There is no evidence that having a higher produced value of endogenous testosterone has any performance advantages at all. The evidence does not bear that out. So that is the second myth: the more testosterone you have, naturally, the better you are. So trans women might be male early on, and that on average such bodies have more endogenous naturally testosterone, therefore they’re stronger because of that. We have evidence that is just not the case.
I don't know whether this is true regarding testosterone. I suspect McK is interpreting data in their own special way, but it does show that they are trying to argue against testosterone as being an advantage. The problem is that when an authority has introduced these limits they have implied that it is to make it 'fair' when in reality it is no such thing. But it then makes their position look weak when people start picking apart the basis for a certain level of testosterone for example.

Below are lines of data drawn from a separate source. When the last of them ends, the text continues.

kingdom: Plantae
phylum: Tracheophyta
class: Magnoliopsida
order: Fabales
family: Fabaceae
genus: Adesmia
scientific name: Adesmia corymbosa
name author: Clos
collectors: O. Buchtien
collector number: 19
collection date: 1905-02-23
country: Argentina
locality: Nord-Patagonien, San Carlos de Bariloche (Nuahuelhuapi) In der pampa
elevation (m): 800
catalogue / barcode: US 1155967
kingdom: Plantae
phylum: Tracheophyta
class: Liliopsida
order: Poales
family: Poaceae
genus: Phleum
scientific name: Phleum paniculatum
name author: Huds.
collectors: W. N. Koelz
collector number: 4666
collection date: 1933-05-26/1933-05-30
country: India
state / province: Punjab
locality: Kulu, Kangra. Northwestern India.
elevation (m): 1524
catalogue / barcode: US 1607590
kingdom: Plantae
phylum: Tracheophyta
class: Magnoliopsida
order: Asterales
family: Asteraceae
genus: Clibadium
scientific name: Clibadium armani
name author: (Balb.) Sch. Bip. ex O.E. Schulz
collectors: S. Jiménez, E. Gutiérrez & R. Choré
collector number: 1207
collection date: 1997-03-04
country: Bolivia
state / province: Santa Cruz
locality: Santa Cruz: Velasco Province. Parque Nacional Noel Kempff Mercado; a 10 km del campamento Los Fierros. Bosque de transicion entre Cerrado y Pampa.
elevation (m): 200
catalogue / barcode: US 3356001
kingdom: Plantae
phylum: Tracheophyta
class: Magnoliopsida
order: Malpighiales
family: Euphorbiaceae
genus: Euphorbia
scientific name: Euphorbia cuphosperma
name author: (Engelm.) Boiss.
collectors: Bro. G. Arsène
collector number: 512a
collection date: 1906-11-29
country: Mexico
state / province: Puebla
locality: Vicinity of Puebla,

Of course McK then goes full on batshit and argues that being trans is just a natural advantage like being tall is:
If you look at elite athletics, every single elite athlete has some kind of genetic mutation that makes them amazing at their sport....The question is not whether there is a competitive advantage, the question is whether there is an unfair advantage. .... Just because there is a competitive advantage doesn’t make it unfair.
Is being trans just another natural physical characteristic that, if — and this is a gigantic “if” — it provides an advantage, should we treat it like just being tall? ..... Is being trans just another way to be a natural person who maybe gets an avenge[sic] for it that we should treat like being tall?